» **TO DO**
Below is a listing to repeat exactly, with its pictures left out.
....
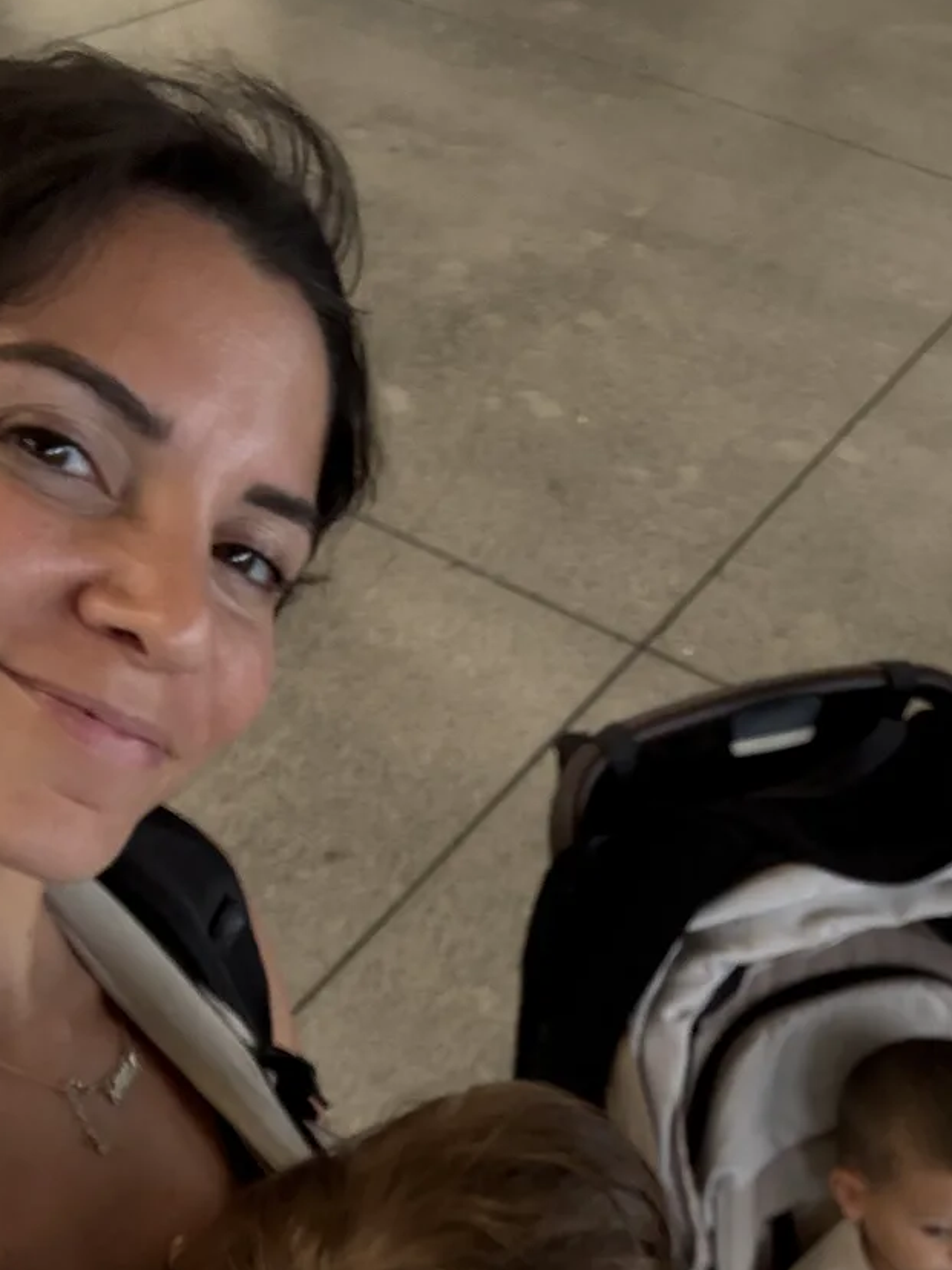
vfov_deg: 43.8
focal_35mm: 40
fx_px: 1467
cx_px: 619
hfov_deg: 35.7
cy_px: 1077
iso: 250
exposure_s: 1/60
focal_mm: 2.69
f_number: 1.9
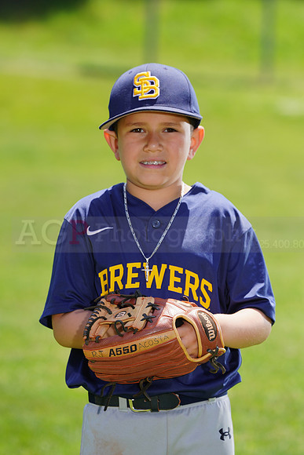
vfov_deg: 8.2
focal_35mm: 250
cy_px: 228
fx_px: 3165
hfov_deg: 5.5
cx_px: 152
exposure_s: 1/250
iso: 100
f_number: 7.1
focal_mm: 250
....
» **TASK SOLUTION**
vfov_deg: 43.8
focal_35mm: 40
fx_px: 1467
cx_px: 619
hfov_deg: 35.7
cy_px: 1077
iso: 250
exposure_s: 1/60
focal_mm: 2.69
f_number: 1.9
vfov_deg: 8.2
focal_35mm: 250
cy_px: 228
fx_px: 3165
hfov_deg: 5.5
cx_px: 152
exposure_s: 1/250
iso: 100
f_number: 7.1
focal_mm: 250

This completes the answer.